Modern theology finds it difficult to provide much comfort or meaning in these situations. Even high churchmen sometimes refer to "the silence of God".

In centuries past, people saw moral punishment and biblical warning in such disasters. God was thought of as an absolute monarch, to be propitiated rather than called to account over breakdowns in human welfare.

The Gospel message is bleak and uncompromising on the inevitability of wars, rumours of wars, "and there shall be famines, and pestilences, and earthquakes..." The comfort offered is that "he that shall endure unto the end, the same shall be saved" (St Matthew 24, vs. 7-8, 13).

The earthquake that reduced Lisbon to rubble in 1755 at a cost of 30,000 lives also shook the early secular optimism of the Enlightenment.

In Voltaire's Candide, the philosopher Pangloss, who still believed in the face of all evidence to the contrary that all was for the best in the best of all possible worlds, barely survived a botched execution by authorities looking for scapegoats.

It was depressing to see neo-conservatives trying to exploit the situation to denigrate the UN and its servants, not so much for their corruption but for their daring to speak out, whether rightly or wrongly.

The UN, for all its faults, is the international community, and, however imperfectly, tempers great-power hegemony that would often like as few self-imposed political or legal restraints as possible.

Natural disasters that do not have their cause in our environmental misbehaviour cannot be prevented, but in many cases their effects can be mitigated by early-warning systems. Their promised speedy installation would have the benefit of restoring confidence to Asian coastal areas that rely on tourism.

From any disaster, there is usually something to be salvaged in the response.

In this case, it would be the reordering of priorities by the international community and by governments to concentrate not just on conflict prevention but on basic economic, health, environmental and governance problems facing large tracts of the world.

== Required work ==
1. Translate this sentence from the passage on disasters into Spanish: "From any disaster, there is usually something to be salvaged in the response."
2. Substitute "disheartening" for "depressing" in the passage on disasters and write out the part between "It was depressing" and "rightly or wrongly.", inclusive.

== Record extracts ==
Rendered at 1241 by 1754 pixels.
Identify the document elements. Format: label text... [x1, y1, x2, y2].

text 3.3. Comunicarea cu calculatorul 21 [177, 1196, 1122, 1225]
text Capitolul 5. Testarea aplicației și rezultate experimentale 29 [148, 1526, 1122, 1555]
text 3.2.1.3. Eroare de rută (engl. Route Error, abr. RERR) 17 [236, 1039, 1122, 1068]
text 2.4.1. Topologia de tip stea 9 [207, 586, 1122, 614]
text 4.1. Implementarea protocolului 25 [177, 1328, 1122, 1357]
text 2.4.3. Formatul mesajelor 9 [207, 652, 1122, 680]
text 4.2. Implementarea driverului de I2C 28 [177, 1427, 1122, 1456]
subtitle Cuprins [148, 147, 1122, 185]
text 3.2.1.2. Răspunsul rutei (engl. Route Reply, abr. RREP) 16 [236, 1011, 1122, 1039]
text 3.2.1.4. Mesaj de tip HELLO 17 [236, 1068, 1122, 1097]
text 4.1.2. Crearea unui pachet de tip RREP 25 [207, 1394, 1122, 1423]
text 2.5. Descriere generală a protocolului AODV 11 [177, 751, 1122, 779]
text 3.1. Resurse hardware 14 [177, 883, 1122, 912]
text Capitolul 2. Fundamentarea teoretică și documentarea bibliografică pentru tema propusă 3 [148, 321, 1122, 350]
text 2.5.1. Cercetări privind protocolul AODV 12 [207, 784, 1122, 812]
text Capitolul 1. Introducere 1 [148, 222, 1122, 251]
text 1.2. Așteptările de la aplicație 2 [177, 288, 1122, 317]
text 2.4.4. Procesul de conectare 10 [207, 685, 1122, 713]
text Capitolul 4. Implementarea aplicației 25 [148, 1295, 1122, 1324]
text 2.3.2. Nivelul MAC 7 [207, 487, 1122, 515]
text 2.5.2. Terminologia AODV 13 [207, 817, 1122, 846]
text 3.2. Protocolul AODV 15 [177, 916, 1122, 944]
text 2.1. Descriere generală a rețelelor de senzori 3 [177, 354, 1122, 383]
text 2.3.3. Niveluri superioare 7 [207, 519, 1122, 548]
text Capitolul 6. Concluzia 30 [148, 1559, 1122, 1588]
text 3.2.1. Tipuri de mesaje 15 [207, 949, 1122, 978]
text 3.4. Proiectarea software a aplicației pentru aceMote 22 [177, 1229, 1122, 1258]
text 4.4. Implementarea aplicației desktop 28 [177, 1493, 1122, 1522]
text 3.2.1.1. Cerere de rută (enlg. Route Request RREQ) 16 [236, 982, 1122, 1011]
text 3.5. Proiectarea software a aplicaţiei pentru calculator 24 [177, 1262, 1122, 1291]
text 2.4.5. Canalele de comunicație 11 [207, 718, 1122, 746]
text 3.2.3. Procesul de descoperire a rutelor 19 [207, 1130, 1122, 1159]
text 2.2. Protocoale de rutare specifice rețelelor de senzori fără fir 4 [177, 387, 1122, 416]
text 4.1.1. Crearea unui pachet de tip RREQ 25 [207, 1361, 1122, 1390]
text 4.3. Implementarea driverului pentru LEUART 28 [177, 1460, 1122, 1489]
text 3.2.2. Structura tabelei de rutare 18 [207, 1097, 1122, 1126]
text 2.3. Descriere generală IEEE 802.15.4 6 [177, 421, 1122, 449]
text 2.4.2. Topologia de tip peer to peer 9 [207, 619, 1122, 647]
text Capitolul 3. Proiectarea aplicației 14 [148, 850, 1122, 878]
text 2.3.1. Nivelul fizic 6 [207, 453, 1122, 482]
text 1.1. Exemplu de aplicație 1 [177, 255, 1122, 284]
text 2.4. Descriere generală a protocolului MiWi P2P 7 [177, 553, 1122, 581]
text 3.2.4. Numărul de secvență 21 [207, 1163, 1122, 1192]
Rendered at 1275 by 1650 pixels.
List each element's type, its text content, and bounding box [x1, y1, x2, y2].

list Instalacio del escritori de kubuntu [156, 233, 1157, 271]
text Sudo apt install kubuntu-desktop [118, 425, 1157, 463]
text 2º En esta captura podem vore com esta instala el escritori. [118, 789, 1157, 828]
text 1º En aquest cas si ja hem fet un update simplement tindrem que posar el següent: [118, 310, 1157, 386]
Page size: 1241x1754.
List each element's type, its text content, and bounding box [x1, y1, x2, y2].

== Answers per task ==
1. De cualquier desastre, normalmente hay algo que rescatar en la respuesta.

2.
It was disheartening to see neo-conservatives trying to exploit the situation to denigrate the UN and its servants, not so much for their corruption but for their daring to speak out, whether rightly or wrongly.